[WORK TO COMPLETE]
From the passage on the New Left and ecology below, pull out everything from "The Ego in Environmental" down to "as a whole.", copying it word for word.

[DOCUMENT TEXT]
# # # # # # #

As a movement, the New Left sought “natural” libertarian alternatives to the “artificial” political order of the postwar United States. Its leadership often articulated this opposition in terms of repression, elevating self-liberation to the forefront of their program. Sigmund Freud suggested in Civilization and Its Discontents that the conscious self or ego is “a shrunken residue” of the psyche, the result of a variety of repressions imposed by modern civilization. Activists likewise generally argued that modern society not only oppressed its citizens but also repressed their psyches, limiting individual self-fulfillment and self-expression. The New Left sought not only to arrange authentic political institutions but also to recover authentic self-identities—what Doug Rossinow calls the movement’s “politics of authenticity.”

At the same time, though, the advent of ecology presented a challenge to the self’s potential authenticity. Its disclosure of the myriad biophysical interrelationships that constitute individuals undermined the notion that there ever could be a singular, unique self. Because the body houses microbes, absorbs nutrients, and nourishes soil and other creatures with waste and decomposition, it’s difficult to draw a simple distinction between self and environment.

The Ego in Environmental Writing

For some radicals, ecology just shifted the scope of what counts as authentic. Some began to argue, after Freud, that because the ego or self forms in the sphere of “civilization,” self-identity is itself yet another form of repression—one that might be disposed of through a variety of means (including psychedelics). In other words, environmentalists influenced by the New Left’s politics of authenticity began to align a distinction between nature and culture with a distinction between ecology and ego (or socially mediated identity in general). Environmentalism itself became a matter of freeing oneself from repression, based on the suggestion that a truly authentic self is not a self at all. Authenticity became a matter of identifying with the ecosystem as a whole.

# # # # # # #

[GIVEN ENTRIES]
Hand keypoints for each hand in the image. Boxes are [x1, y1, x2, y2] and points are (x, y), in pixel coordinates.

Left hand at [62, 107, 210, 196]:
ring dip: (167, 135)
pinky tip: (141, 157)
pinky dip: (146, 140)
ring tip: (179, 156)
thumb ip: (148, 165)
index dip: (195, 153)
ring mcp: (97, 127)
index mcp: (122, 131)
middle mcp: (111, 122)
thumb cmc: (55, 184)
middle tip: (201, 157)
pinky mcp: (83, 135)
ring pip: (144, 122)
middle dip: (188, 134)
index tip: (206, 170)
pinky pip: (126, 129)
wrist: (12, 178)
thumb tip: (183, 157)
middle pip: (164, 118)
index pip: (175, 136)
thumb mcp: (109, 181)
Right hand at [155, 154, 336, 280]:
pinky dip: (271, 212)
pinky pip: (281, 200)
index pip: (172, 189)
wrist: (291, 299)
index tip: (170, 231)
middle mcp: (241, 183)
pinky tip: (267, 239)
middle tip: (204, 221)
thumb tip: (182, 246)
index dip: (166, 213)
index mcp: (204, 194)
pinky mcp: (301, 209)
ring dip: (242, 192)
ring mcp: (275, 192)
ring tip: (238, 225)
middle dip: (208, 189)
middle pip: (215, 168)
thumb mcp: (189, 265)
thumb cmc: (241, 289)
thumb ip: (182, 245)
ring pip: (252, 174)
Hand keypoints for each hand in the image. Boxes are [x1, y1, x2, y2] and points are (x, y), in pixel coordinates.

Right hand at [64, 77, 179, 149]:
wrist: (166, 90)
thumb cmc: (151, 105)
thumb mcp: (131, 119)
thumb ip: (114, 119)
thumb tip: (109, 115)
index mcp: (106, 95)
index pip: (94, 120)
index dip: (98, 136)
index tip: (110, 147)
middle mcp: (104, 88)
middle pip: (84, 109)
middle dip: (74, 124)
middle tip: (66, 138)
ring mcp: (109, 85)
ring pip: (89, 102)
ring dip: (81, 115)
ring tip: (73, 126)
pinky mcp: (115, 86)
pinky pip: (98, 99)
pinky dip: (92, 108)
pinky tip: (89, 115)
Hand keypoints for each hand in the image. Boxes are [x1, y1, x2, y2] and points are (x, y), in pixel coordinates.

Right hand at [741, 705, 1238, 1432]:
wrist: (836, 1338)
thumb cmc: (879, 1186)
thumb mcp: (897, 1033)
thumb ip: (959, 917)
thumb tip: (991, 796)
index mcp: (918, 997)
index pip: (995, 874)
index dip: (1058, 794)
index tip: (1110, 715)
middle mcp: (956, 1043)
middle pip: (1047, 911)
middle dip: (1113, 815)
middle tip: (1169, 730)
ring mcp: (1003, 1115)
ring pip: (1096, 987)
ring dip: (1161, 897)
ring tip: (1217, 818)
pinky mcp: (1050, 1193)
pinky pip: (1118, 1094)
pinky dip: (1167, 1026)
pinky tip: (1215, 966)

# # # # # # #

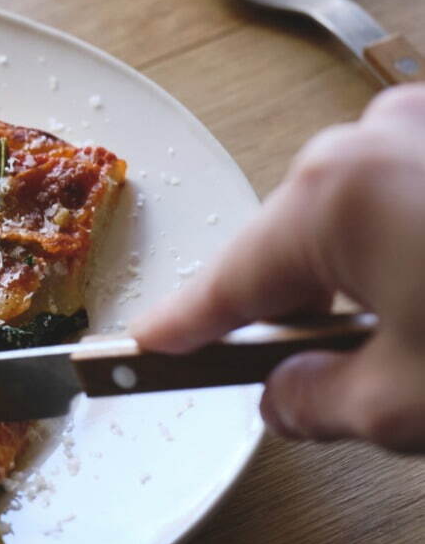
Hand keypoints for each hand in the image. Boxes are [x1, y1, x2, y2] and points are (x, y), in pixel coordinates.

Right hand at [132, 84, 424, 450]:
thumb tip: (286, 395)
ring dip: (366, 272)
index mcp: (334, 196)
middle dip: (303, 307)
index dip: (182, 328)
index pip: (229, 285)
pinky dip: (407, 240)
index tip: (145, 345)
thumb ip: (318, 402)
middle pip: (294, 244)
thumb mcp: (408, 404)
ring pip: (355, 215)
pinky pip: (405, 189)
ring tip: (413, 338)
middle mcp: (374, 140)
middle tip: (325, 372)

# # # # # # #

[ANSWER TO THE EXERCISE]
The Ego in Environmental Writing

For some radicals, ecology just shifted the scope of what counts as authentic. Some began to argue, after Freud, that because the ego or self forms in the sphere of “civilization,” self-identity is itself yet another form of repression—one that might be disposed of through a variety of means (including psychedelics). In other words, environmentalists influenced by the New Left’s politics of authenticity began to align a distinction between nature and culture with a distinction between ecology and ego (or socially mediated identity in general). Environmentalism itself became a matter of freeing oneself from repression, based on the suggestion that a truly authentic self is not a self at all. Authenticity became a matter of identifying with the ecosystem as a whole.